- **Extracted data**:
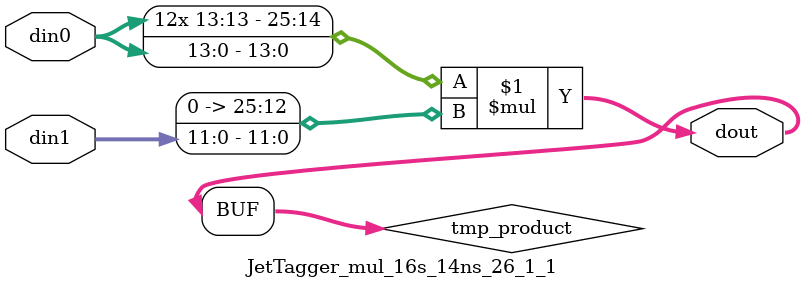
<source format=v>

`timescale 1 ns / 1 ps

  module JetTagger_mul_16s_14ns_26_1_1(din0, din1, dout);
parameter ID = 1;
parameter NUM_STAGE = 0;
parameter din0_WIDTH = 14;
parameter din1_WIDTH = 12;
parameter dout_WIDTH = 26;

input [din0_WIDTH - 1 : 0] din0; 
input [din1_WIDTH - 1 : 0] din1; 
output [dout_WIDTH - 1 : 0] dout;

wire signed [dout_WIDTH - 1 : 0] tmp_product;












assign tmp_product = $signed(din0) * $signed({1'b0, din1});









assign dout = tmp_product;







endmodule

</source>
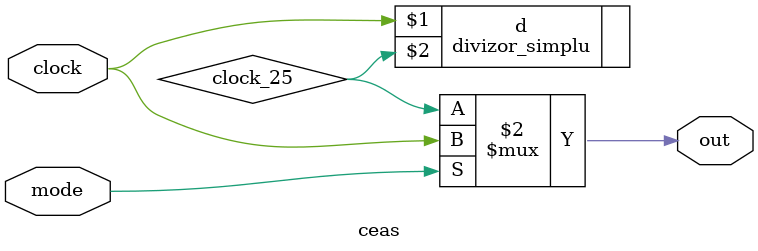
<source format=v>
module ceas (input clock, 
				input mode, 
				output out);

wire clock_25;

assign out = (mode==1) ? clock : clock_25;

divizor_simplu #(0) d(clock, clock_25);

endmodule 
</source>
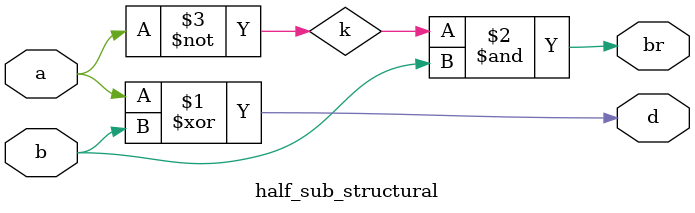
<source format=v>

module half_sub_structural(a,b,d,br);
input a,b;
output  d,br;
wire k;
xor x1(d,a,b);
not n1(k,a);
and a1(br,k,b);
endmodule


</source>
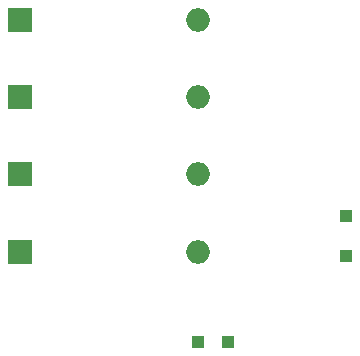
<source format=gbr>
%TF.GenerationSoftware,KiCad,Pcbnew,7.0.2*%
%TF.CreationDate,2023-06-25T00:33:43-03:00*%
%TF.ProjectId,Projeto final de EA075,50726f6a-6574-46f2-9066-696e616c2064,rev?*%
%TF.SameCoordinates,Original*%
%TF.FileFunction,Soldermask,Bot*%
%TF.FilePolarity,Negative*%
%FSLAX46Y46*%
G04 Gerber Fmt 4.6, Leading zero omitted, Abs format (unit mm)*
G04 Created by KiCad (PCBNEW 7.0.2) date 2023-06-25 00:33:43*
%MOMM*%
%LPD*%
G01*
G04 APERTURE LIST*
%ADD10R,1.000000X1.000000*%
%ADD11R,2.000000X2.000000*%
%ADD12O,2.000000X2.000000*%
G04 APERTURE END LIST*
D10*
%TO.C,J4*%
X152400000Y-99060000D03*
%TD*%
%TO.C,J3*%
X154940000Y-99060000D03*
%TD*%
%TO.C,J2*%
X164950000Y-91800000D03*
%TD*%
%TO.C,J1*%
X164950000Y-88450000D03*
%TD*%
D11*
%TO.C,C5*%
X137400000Y-91440000D03*
D12*
X152400000Y-91440000D03*
%TD*%
D11*
%TO.C,C4*%
X137400000Y-84905000D03*
D12*
X152400000Y-84905000D03*
%TD*%
D11*
%TO.C,C3*%
X137400000Y-78370000D03*
D12*
X152400000Y-78370000D03*
%TD*%
D11*
%TO.C,C1*%
X137400000Y-71835000D03*
D12*
X152400000Y-71835000D03*
%TD*%
M02*

</source>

- **Task goal**: Transcribe the listing in full and omit the pictures.

- **Solved problem**:
<source format=v>

`timescale 1 ns / 1 ps

  module JetTagger_mul_16s_14ns_26_1_1(din0, din1, dout);
parameter ID = 1;
parameter NUM_STAGE = 0;
parameter din0_WIDTH = 14;
parameter din1_WIDTH = 12;
parameter dout_WIDTH = 26;

input [din0_WIDTH - 1 : 0] din0; 
input [din1_WIDTH - 1 : 0] din1; 
output [dout_WIDTH - 1 : 0] dout;

wire signed [dout_WIDTH - 1 : 0] tmp_product;












assign tmp_product = $signed(din0) * $signed({1'b0, din1});









assign dout = tmp_product;







endmodule

</source>
<source format=v>
module ceas (input clock, 
				input mode, 
				output out);

wire clock_25;

assign out = (mode==1) ? clock : clock_25;

divizor_simplu #(0) d(clock, clock_25);

endmodule 
</source>
<source format=v>

module half_sub_structural(a,b,d,br);
input a,b;
output  d,br;
wire k;
xor x1(d,a,b);
not n1(k,a);
and a1(br,k,b);
endmodule


</source>
<source format=gbr>
%TF.GenerationSoftware,KiCad,Pcbnew,7.0.2*%
%TF.CreationDate,2023-06-25T00:33:43-03:00*%
%TF.ProjectId,Projeto final de EA075,50726f6a-6574-46f2-9066-696e616c2064,rev?*%
%TF.SameCoordinates,Original*%
%TF.FileFunction,Soldermask,Bot*%
%TF.FilePolarity,Negative*%
%FSLAX46Y46*%
G04 Gerber Fmt 4.6, Leading zero omitted, Abs format (unit mm)*
G04 Created by KiCad (PCBNEW 7.0.2) date 2023-06-25 00:33:43*
%MOMM*%
%LPD*%
G01*
G04 APERTURE LIST*
%ADD10R,1.000000X1.000000*%
%ADD11R,2.000000X2.000000*%
%ADD12O,2.000000X2.000000*%
G04 APERTURE END LIST*
D10*
%TO.C,J4*%
X152400000Y-99060000D03*
%TD*%
%TO.C,J3*%
X154940000Y-99060000D03*
%TD*%
%TO.C,J2*%
X164950000Y-91800000D03*
%TD*%
%TO.C,J1*%
X164950000Y-88450000D03*
%TD*%
D11*
%TO.C,C5*%
X137400000Y-91440000D03*
D12*
X152400000Y-91440000D03*
%TD*%
D11*
%TO.C,C4*%
X137400000Y-84905000D03*
D12*
X152400000Y-84905000D03*
%TD*%
D11*
%TO.C,C3*%
X137400000Y-78370000D03*
D12*
X152400000Y-78370000D03*
%TD*%
D11*
%TO.C,C1*%
X137400000Y-71835000D03*
D12*
X152400000Y-71835000D03*
%TD*%
M02*

</source>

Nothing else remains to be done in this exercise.